» **YOUR INSTRUCTIONS**:
Please answer these questions about the robot-building text below:
1. About how much does the DX6i cost?
2. What is the wall thickness of the steel box section chassis?
3. How many Battle Switch relays were bought?

» **TEXT**:
╔══

The DX6i is Spektrum's lowest cost  transmitter with a digital mixing interface at around £135. There is the Spektrum DX5e at about £90, which is Spektrum's cheapest DSM 2 transmitter. This uses the  traditional array of front mounted switches to do the mixing. As a result it is cheaper and works perfectly well but for fine tuning the handling of the robot and full freedom over what controls what on the transmitter the DX6i is best.


The batteries are still posing a problem but I know that I want 2x 7.2v Nicad battery packs to run in parallel giving me 14.4 volts. I want the 14.4 volts to run the 4x RE 540/1 Metal Gearbox 50:1 motors. These operate at between 6v and 16v and draw around 0.2 amps each when loaded.


The wheels are currently 4x Treaded Rubber 101mm dia Wheels PK 2. I have yet to figure out how to attach them to the motors (I am going for a direct attachment onto the output shat as the motor incorporates its own gear box)


I have been quite lucky with the chassis. My university was replacing a load of old science lab desks. I got in there quick enough to ask them to give me two before they went off to the scrap-heap. The result is a 30mm, with 1.5mm wall thickness steel box section chassis which is very strong.


I also brought 3 Battle Switch relays to control each side of the robots drive train and the weapon. (Have now gone for a modified version of the 2nd Flipper/Spinner robot, without a flipper)


It seems right to tell you at this point how much this has all cost...


Just under £300.


If you go for the DX5e that drops to nearer £250 but its still a lot of money.


And now the crushing blow to my hopes. After talking it over with some electronics friends at university out turns out that the relays are all but useless to drive the robot. I can use one for the weapon but unless want the robot to 'handle worse than a school bus' I would need to by some kind of speed controller.


So today it has all ground to a halt once more until I can find a suitable pair of speed controler's.

Wednesday, 18 May 2011

1.1 Robotic Concepts and Robotic Indecision

As I have just said, nothing is ever as simple as it seems and even thinking about building a combat robot is hard enough on its own.


For those of you who were familiar with Robot Wars the diversity of the machines was incredible and even if 2 machines were similar they still operated and functioned very differently,, so picking a starting point for designing the robot was near impossible. I decide the best way to go about it was to draw down every design that entered my head then go through and dismiss the physically impractical ones and then again to remove the ridiculously expensive ones.


So after dismissing numerous mental designs, which included a full body spinner bases around 2 counter rotating planetary gear sets and a gigantic half conical crushing arm, I arrived at several plausible ideas. A wedge/flipper and spinning disc combination, a slightly different wedge/flipper and spinning disc combination, a full body hammer and lifting arm and another slightly different version of a full body hammer and lifting arm. (In short I did not have many options.)


Full Body Hammer Robot 1
Full Body Hammer Robot 2
 
Spinner Flipper Robot 1
Spinner Flipper Robot 2

 From the quick sketches I drew up some more accurate visualisations and from there I turned them into CAD models. It was at this point scale occurred to me. Solidworks demands the use of lengths and angles so obviously I had to pick some lengths to define the robot. The lengths determined size and a a result ,weight.

╚══

» **GIVEN INFORMATION**:
╔══

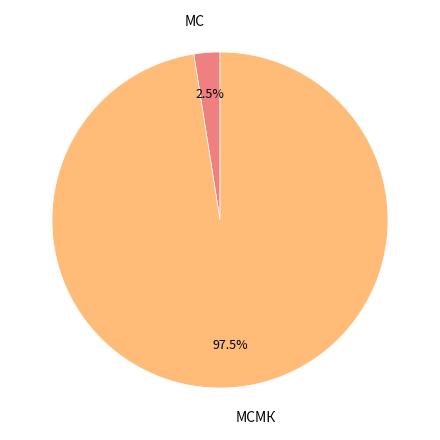

Do МСМК and МС together represent more than half of the pie?

Yes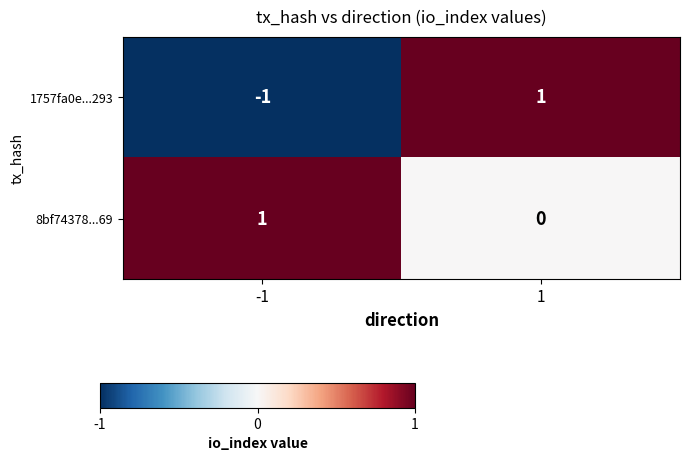

Count the number of categories in the chart.

2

╚══

» **SOLUTION**:
1. Around £135.
2. 1.5mm.
3. Three.